W Wałbrzychu wyroki eksmisyjne ma ponad 1800 osób. Z tego połowa ma prawo do lokalu zastępczego.
W trakcie dyskusji radni dopytywali się o szczegóły programów oddłużeniowych, padło także pytanie, co z tymi, którzy nie mają prawa do lokali zastępczych, o ich los zaniepokoił się radny Ryszard Nowak, przypominając „strajk” mieszkańców Białego Kamienia, których próbowano wyeksmitować na bruk.
Z kolei radny Cezary Kuriata zauważył, że część lokali przeznaczonych do przekazania najemcom w zamian za remont jest w tak tragicznym stanie, że nie ma na nie chętnych.
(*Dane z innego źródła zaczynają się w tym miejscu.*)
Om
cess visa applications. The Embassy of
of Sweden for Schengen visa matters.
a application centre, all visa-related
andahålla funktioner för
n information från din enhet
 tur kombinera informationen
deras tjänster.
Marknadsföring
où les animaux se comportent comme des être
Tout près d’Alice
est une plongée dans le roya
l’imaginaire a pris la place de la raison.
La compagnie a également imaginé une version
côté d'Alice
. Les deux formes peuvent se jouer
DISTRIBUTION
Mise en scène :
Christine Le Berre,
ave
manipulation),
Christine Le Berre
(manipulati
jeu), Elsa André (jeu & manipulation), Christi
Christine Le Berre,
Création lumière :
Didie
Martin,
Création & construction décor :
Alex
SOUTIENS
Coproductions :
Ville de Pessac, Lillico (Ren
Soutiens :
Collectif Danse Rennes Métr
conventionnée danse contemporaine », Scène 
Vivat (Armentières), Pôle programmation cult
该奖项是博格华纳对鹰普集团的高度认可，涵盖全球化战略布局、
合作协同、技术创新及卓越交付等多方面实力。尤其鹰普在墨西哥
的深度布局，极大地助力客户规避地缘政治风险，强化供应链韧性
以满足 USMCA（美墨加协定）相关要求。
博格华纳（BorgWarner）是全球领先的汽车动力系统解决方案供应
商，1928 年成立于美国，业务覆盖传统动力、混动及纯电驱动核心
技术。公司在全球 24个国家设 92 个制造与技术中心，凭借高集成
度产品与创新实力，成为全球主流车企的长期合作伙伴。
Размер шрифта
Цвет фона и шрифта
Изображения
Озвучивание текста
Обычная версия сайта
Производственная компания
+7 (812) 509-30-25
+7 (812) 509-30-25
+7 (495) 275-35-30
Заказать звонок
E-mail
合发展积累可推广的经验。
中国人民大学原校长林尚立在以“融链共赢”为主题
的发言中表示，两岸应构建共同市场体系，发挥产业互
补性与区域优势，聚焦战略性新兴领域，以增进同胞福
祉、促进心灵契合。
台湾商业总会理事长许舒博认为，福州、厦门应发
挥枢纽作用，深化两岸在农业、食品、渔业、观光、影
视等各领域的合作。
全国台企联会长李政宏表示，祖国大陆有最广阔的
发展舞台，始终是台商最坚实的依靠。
- Taki zapuszczony lokal oddziałuje negatywnie na resztę budynku. To się rozplenia jak liszaj. Trzeba się zastanowić, jak spowodować, by ktokolwiek chciał brać takie mieszkania, może za pomocą jakichś szczególnych ulg, choćby za zwolnienie z czynszu nawet na kilka lat – proponował radny PiS.
Dyskusja oczywiście nie przyniosła „złotego środka”, ale pozostaje faktem, że problem mieszkaniowy Wałbrzycha wymaga natychmiastowych i radykalnych działań.